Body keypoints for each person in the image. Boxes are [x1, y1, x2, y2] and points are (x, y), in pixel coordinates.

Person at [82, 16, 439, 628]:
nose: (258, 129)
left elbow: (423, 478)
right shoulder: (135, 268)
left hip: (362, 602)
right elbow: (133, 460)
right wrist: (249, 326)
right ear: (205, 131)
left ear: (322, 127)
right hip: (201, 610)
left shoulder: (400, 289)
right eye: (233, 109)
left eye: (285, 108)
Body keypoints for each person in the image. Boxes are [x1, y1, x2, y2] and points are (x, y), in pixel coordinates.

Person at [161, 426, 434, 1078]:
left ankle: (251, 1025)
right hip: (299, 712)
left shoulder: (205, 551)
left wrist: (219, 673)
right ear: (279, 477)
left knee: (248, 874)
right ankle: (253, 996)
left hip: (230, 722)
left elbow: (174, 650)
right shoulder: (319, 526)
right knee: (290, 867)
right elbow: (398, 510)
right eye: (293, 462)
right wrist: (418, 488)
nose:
━━━━━━━━━━━━━━━━━━━━
• _How to complete this task_
Please find, in the entries above, every line where "elbow" occurs, and copy it.

• _Result for this task_
left elbow: (423, 478)
right elbow: (133, 460)
left elbow: (174, 650)
right elbow: (398, 510)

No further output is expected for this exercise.